Michishige Kaito

About being happy at work

It’s no secret that I work in fast food to make ends meet. I got into it some ten years ago, to make it through a rough patch… and I’ve been doing it ever since, on and off. Two years here, two years there, four years yonder. I spent a few years in IT in the middle, but when that went sour, the next job I landed was fast food again. I hate it, but it seems I’m good enough at it to get hired.

My current job consists of covering other people during their vacations, and their weekly off days. This means I work 3 days a week most of the time, with occasional stretches of around 30 days nonstop, which I call “workathons”.

Workathons are really rough. As most food industry jobs, this one is very physical. This place is busier than your average McDonald’s by a far stretch, and everything is hand made, fresh, and caringly cooked. There are days I think it’s a stretch to call it “fast food”, but hamburgers and fries are that, no matter how much work goes into it. Working for weeks without getting a break eventually turns into an infinite loop of work-sleep-eat-repeat.

Just today, I’m on my first day off after a kitchen duty workathon. The “kitchen” simply takes care of preparing everything that’s needed to work. As the only person in the kitchen, it takes me a couple hours every day to get things ready for business. This has to be done before opening shop, evidently. This means 2-3 hours overtime. Every day. Unpaid. Stressful. Thankless.

During downtime, everyone else on staff sits at the bar, having coffee, talking about football and women, or watching TV. Not the kitchen guy. He (or me, until yesterday) gets to chop lettuce and tomatoes, marinate meat, prepare sauces. During busy times, the kitchen is just as busy as everyone else, because that’s where fries and smoothies are done. And let me tell you, the locals love them some fries and smoothies.

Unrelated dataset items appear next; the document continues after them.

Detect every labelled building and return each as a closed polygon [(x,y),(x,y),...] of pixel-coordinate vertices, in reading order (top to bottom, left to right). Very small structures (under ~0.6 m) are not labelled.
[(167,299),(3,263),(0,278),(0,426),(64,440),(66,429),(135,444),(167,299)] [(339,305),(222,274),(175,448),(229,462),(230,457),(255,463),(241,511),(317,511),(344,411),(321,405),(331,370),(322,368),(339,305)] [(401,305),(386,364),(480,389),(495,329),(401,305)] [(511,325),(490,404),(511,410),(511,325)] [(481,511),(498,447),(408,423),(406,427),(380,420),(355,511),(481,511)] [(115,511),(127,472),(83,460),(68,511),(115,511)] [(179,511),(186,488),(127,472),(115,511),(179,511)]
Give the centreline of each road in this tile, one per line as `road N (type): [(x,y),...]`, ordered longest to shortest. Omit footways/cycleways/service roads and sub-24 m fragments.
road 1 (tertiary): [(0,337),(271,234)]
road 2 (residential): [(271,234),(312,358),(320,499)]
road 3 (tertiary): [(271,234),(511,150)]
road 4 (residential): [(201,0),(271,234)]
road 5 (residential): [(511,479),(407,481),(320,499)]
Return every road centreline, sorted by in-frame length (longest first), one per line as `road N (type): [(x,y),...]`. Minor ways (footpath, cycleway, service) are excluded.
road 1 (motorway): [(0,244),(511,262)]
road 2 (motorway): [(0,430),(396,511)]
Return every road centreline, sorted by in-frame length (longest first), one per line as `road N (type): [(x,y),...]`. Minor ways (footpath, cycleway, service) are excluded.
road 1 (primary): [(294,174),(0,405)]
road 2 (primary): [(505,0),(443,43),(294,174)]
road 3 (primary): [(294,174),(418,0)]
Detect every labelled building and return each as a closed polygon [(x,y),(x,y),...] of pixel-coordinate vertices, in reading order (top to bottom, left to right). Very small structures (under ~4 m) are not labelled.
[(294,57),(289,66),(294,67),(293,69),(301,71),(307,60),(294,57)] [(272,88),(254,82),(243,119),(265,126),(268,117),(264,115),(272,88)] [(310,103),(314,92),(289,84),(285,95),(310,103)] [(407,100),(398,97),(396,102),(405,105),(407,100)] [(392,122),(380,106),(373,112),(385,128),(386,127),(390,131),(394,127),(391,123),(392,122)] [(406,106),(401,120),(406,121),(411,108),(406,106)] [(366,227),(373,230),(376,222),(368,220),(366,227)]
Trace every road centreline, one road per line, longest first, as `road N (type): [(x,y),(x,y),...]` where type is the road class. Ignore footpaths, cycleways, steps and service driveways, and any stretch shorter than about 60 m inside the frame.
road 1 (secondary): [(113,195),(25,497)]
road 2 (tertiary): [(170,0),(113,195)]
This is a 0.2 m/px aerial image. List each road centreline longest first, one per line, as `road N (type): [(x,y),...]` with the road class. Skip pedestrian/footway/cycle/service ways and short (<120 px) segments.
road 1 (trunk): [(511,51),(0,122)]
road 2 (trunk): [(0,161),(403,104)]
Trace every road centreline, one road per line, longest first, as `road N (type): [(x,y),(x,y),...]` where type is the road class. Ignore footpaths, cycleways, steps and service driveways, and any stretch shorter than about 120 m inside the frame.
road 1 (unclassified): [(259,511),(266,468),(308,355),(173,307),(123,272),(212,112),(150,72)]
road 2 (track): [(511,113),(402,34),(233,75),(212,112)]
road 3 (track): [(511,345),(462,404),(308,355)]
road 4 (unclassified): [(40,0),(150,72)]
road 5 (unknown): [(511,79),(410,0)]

Despite everything, I go to great lengths to make sure that all food is fresh and carinly prepared. After all, even the smallest portion of fries is fated to end up in someone’s mouth. You just don’t fuck around with that. You just don’t.

We who prepare the food care. The boss doesn’t. And he actually works as one of two servers, so he’s in the middle of the fray with us, instead of being some detached and distant entity that shows up for payroll once a month. He gets just as stressed as everyone else. And he doesn’t care about stuff like quality. He just wants people served and getting the fuck out to make space for more people.

But hand made food takes a while to be prepared. Things have to cook, bread needs to be heated, things stacked on it after it heats. Smoothies need time to blend, despite being in a $300 blender that’s hell on wheels. When an order comes in with 7 different smoothies, and I have two blenders, there’s no way around it taking me some five minutes to get them ready.

Let that sink in. It takes me five minutes to blend seven delicious smoothies, with fresh fruit, perfect milk/sugar/fruit ratio, and perfect serving presentation. I’m sorry for tooting my horn like this, but it’s taken me years of serious practice to get this good. But boss wants everything faster. And then, even faster.

Sundays are incredibly busy between eight and eleven pm. Nobody wants to cook, and everybody needs to be in bed by twelve, because Monday morning is around the corner. That means that a metric truck load of people are going to order takeout all at once. And I only have two blenders and two massive deep friers. And two hands. Two very fucking busy hands.

This last sunday, I had a queue of 43 portions of fries. Every basket of fries makes 4 portions. Every basket takes about 3 minutes to fry properly. Do the math. It’s not my fucking fault you had to wait an hour, mate.

Customer has to wait. Customer gets angry, complains to boss. Boss shows up in the kitchen where a very stressed guy is running around, sweating, cursing, and generally giving death stares to random objects while trying to stay afloat in a sea of smoothies and fries and lettuce and tomatoes.

Boss asks me “what the fuck is wrong with those fries? They gonna get out today or what?”. I just glare at him and then continue making smoothies while the fries cook.

Since I didn’t reply, he walks over to the deep frying station, lifts the basket out of the boiling oil (splatters it everywhere), and promptly declares “this is ready. get it served”. Dude. That’s not anywhere near ready. That shit is raw. Are you for real? What the fuck, dude? Get out of my kitchen. Now. Don’t touch my shit. Get. Out. Now.

My glare doesn’t have any effect, nor do my silent threats of inminent violence. He’s the boss after all. He doesn’t care.

You want raw fries? Be my guest. It’s your business. I got the queue of 43 portions done in under 20 minutes. Boss was ecstatic with how smooth service went.

And you know what? Nobody complained. They ate all their fucking raw fries, drowned in ketchup and mayo. And then asked for seconds.

After ten years of fast food, I feel like an idiot for caring, for getting stressed over making perfect fries and smoothies and hamburgers and hot dogs. Nobody cares. And when I care, I get laughed at, I get scolded by my boss, and I just drown in the sheer amount of work that keeps on coming.

You’re having your fries raw as of today. Go fuck yourself.